Of course, I might go days or weeks or even months without adding new content to this website. Yet I would still want my reading section to remain current. To solve this without adding any unnecessary complexity whatsoever, I decided to simply add a daily scheduled run to my monitoring script. So at 22:30 CET each night the site generator runs and thus updates my reading section.

The actual reading log generation script is quite straight forward. As I can't write code, I rely on LLMs to help me translate the logic from plan English to Python. Meaning it is probably all just spaghetti code. But it works.

I use the ezodf package to parse the data from the spreadsheet. (Because I do, of course, use LibreOffice and Open Document Format (ODF) to handle and store my data.)

Afterwards I pull in the styling and create the page title, before the magic happens in the main function. Here the templates are loaded, books grouped and sorted and the content is generated. In line with the logic for the other parts of my static site generator, I then replace a placeholder in the template file with the generated content before combining everything into the finished HTML document.

Design

I'll readily admit that it's not the prettiest page on the web. But, to toot my own horn a little, I think it looks better than my reading history on Goodreads. The general idea was to use a card-style layout, with a card for each book. I then wanted to style each card to make it resemble the cover of a book. The result, well... Insert your favourite "nailed it" meme here!

Nevertheless, it was an interesting exercise in working with CSS flexbox. It took a bit of playing around with to get it to get it to work as I wanted on various screen sizes. I landed on an approach that keeps each card a fixed width and transforms from a three card rows to two card rows when the viewport shrinks. When there's only room for one card per line (504 pixels) the behaviour changes and each card fills the entire width.

In the end, I was quite happy with how this turned out. I might clean up the styling a bit in the future, for the cards themselves as well as the table of content links. But for now, it does the job.

Wrapping up

If you haven't yet, hop on over to the Reading section to check out the finished product.

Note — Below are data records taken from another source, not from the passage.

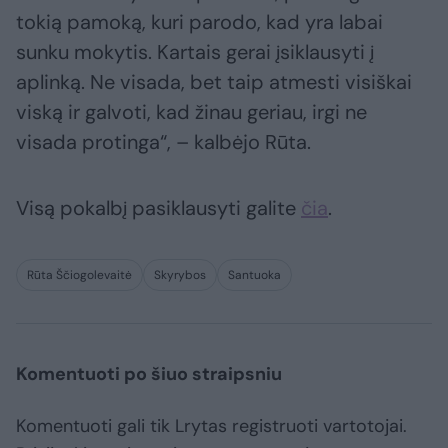
tokią pamoką, kuri parodo, kad yra labai
sunku mokytis. Kartais gerai įsiklausyti į
aplinką. Ne visada, bet taip atmesti visiškai
viską ir galvoti, kad žinau geriau, irgi ne
visada protinga“, – kalbėjo Rūta.
Visą pokalbį pasiklausyti galite
čia
.
Rūta Ščiogolevaitė
Skyrybos
Santuoka
Komentuoti po šiuo straipsniu
Komentuoti gali tik Lrytas registruoti vartotojai.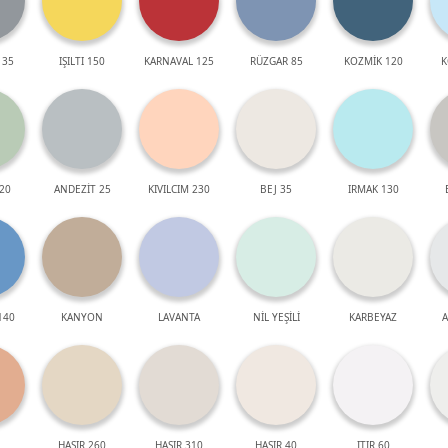
 35
IŞILTI 150
KARNAVAL 125
RÜZGAR 85
KOZMİK 120
K
20
ANDEZİT 25
KIVILCIM 230
BEJ 35
IRMAK 130
140
KANYON
LAVANTA
NİL YEŞİLİ
KARBEYAZ
A
HASIR 260
HASIR 310
HASIR 40
ITIR 60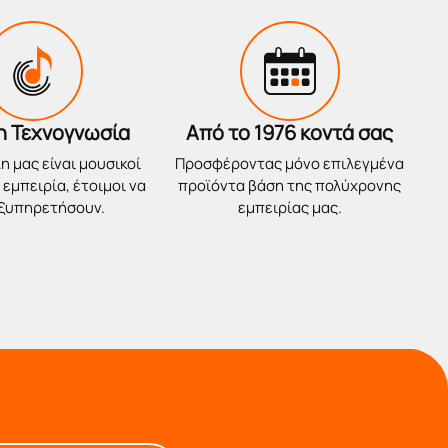
η Τεχνογνωσία
Από το 1976 κοντά σας
η μας είναι μουσικοί
Προσφέροντας μόνο επιλεγμένα
εμπειρία, έτοιμοι να
προϊόντα βάση της πολύχρονης
εξυπηρετήσουν.
εμπειρίας μας.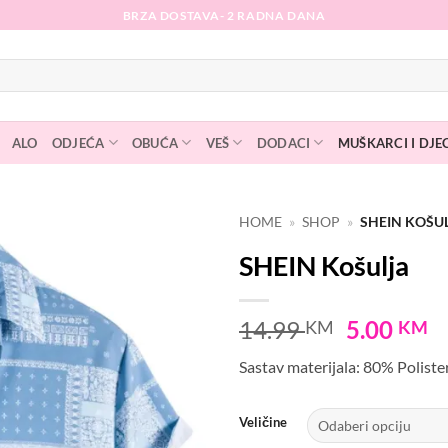
BRZA DOSTAVA- 2 RADNA DANA
ALO
ODJEĆA
OBUĆA
VEŠ
DODACI
MUŠKARCI I DJE
HOME
»
SHOP
»
SHEIN KOŠU
SHEIN Košulja
Dodaj
na
listu
Original
C
14.99
5.00
KM
KM
želja
price
p
Sastav materijala: 80% Polist
was:
is
14.99 KM
5
Veličine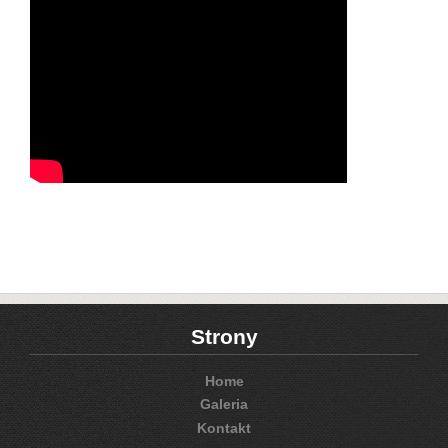
Strony
Home
Galeria
Kontakt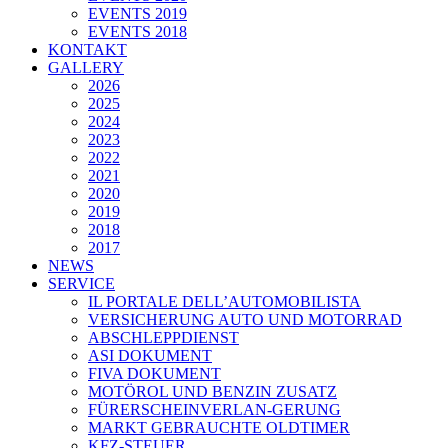
EVENTS 2019
EVENTS 2018
KONTAKT
GALLERY
2026
2025
2024
2023
2022
2021
2020
2019
2018
2017
NEWS
SERVICE
IL PORTALE DELL’AUTOMOBILISTA
VERSICHERUNG AUTO UND MOTORRAD
ABSCHLEPPDIENST
ASI DOKUMENT
FIVA DOKUMENT
MOTÖROL UND BENZIN ZUSATZ
FÜRERSCHEINVERLAN-GERUNG
MARKT GEBRAUCHTE OLDTIMER
KFZ-STEUER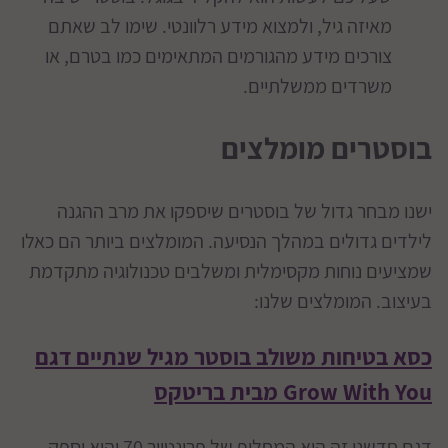
מאיזה גיל, ולמצוא מידע רלוונטי. שימו לב שאתם
צורכים מידע מהגורמים המתאימים כמו בטרם, או
משרדים ממשלתיים.
בוסטרים מומלצים
ישנו מבחר גדול של בוסטרים שיספקו את מרב ההגנה
לילדים גדולים במהלך הנסיעה. המומלצים ביותר הם כאלו
שמציעים נוחות מקסימלית ומשלבים טכנולוגיה מתקדמת
בעיצוב. המומלצים שלנו:
כסא בטיחות משולב בוסטר מגיל שנתיים דגם
Grow With You מבית בריטקס
דגם חדשני זה הוא המחליף של פרונטייר 70 והוא יספק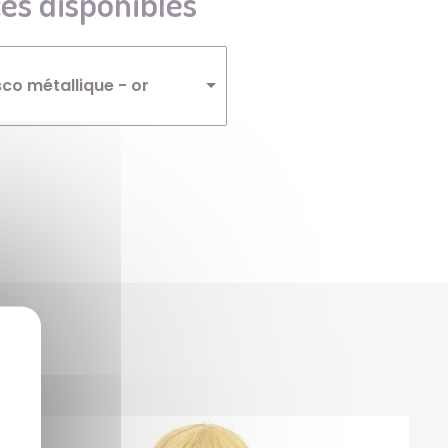
es disponibles
Winnie
Zelda
co métallique - or
Zorro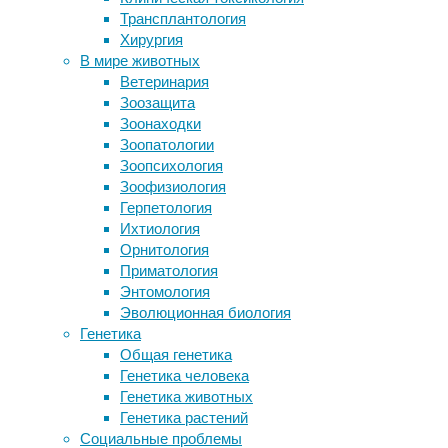
антидеп
Трансплантология
Эпиляцию признали травмоопасной
препара
Хирургия
Браслеты контрольные и виниловые
Проблем
В мире животных
браслеты: как выбрать?
ВВП (не
Ветеринария
Ученые научились сохранять
амбиций
Зоозащита
информацию в пластике
почве п
Зоонаходки
Новые квантовые сенсоры на основе
законом
Зоопатологии
белков
депресс
Зоопсихология
Зоофизиология
Специал
Герпетология
занялис
Ихтиология
опубли
Орнитология
21 064 
Приматология
сообщал
Энтомология
делилис
Эволюционная биология
лет, 56
Генетика
Общая генетика
Генетика человека
Ср
Генетика животных
Генетика растений
По итог
Социальные проблемы
оценива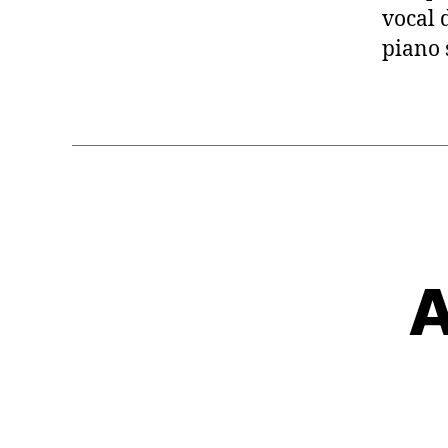
vocal 
piano 
A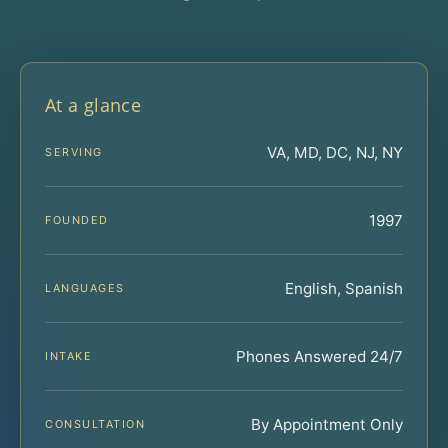
At a glance
VA, MD, DC, NJ, NY
SERVING
1997
FOUNDED
English, Spanish
LANGUAGES
Phones Answered 24/7
INTAKE
By Appointment Only
CONSULTATION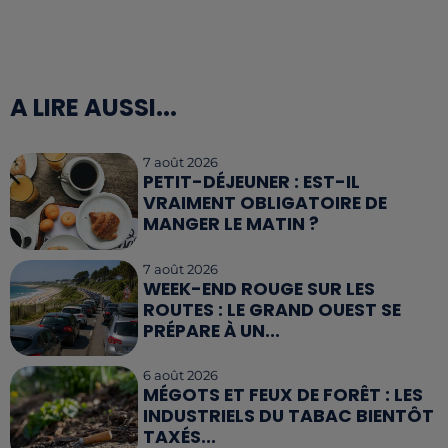
A LIRE AUSSI...
7 août 2026
PETIT-DÉJEUNER : EST-IL
VRAIMENT OBLIGATOIRE DE
MANGER LE MATIN ?
7 août 2026
WEEK-END ROUGE SUR LES
ROUTES : LE GRAND OUEST SE
PRÉPARE À UN...
6 août 2026
MÉGOTS ET FEUX DE FORÊT : LES
INDUSTRIELS DU TABAC BIENTÔT
TAXÉS...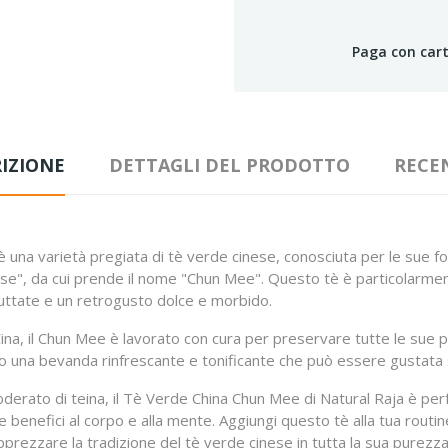
Paga con cart
IZIONE
DETTAGLI DEL PRODOTTO
RECE
 una varietà pregiata di tè verde cinese, conosciuta per le sue fog
iose", da cui prende il nome "Chun Mee". Questo tè è particolarmen
uttate e un retrogusto dolce e morbido.
 Cina, il Chun Mee è lavorato con cura per preservare tutte le sue 
o una bevanda rinfrescante e tonificante che può essere gustata s
oderato di teina, il Tè Verde China Chun Mee di Natural Raja è per
 benefici al corpo e alla mente. Aggiungi questo tè alla tua routi
apprezzare la tradizione del tè verde cinese in tutta la sua purezza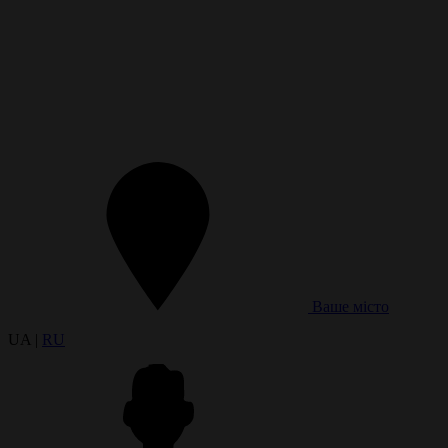
Ваше місто
UA |
RU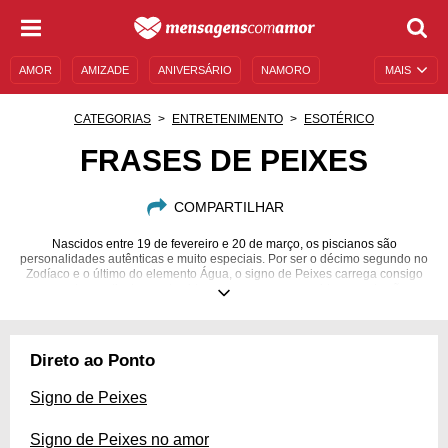
AMOR
AMIZADE
ANIVERSÁRIO
NAMORO
MAIS
SENTIMENTOS
LEGENDAS
DATAS ESPECIAIS
CATEGORIAS
ENTRETENIMENTO
ESOTÉRICO
UNIVERSO FEMININO
AUTOAJUDA
DESCULPAS
FRASES DE PEIXES
MENSAGENS E FRASES
MENSAGENS DE ANIVERSÁRIO
COMPARTILHAR
ENTRETENIMENTO
FAMOSOS
BÍBLIA
Nascidos entre 19 de fevereiro e 20 de março, os piscianos são
personalidades autênticas e muito especiais. Por ser o décimo segundo no
Zodíaco e o último do elemento Água, o signo de Peixes carrega consigo
aspectos particularmente virtuosos: as pessoas regidas por ele são
conhecidas pela sensibilidade, compreensão e intuição. Aqueles que se
aproximam dos piscianos encontram indivíduos atenciosos e
preocupados, muitíssimo empáticos e atentos ao sentir alheio. Além disso,
são sonhadores a ponto de o levarem junto em todas as idealizações
Direto ao Ponto
futuras. Conheça mais sobre esse signo encantador com estas frases!
Signo de Peixes
Signo de Peixes no amor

A year after I started working on this in Wordpress, I'm very happy to have a way to display my reading history working exactly the way I want it. It suits my needs and preferences both with how it works and how it looks. And I have full control if I want to make any changes to the setup in the future.


  1. At some point in the future I might explore how I can make use of HTML tables and their "sortable" and "searchable" properties and some simple JavaScript to make it easier to explore the data. I don't exactly know what that might look like, and this is more than anything a note to my future self to look into that.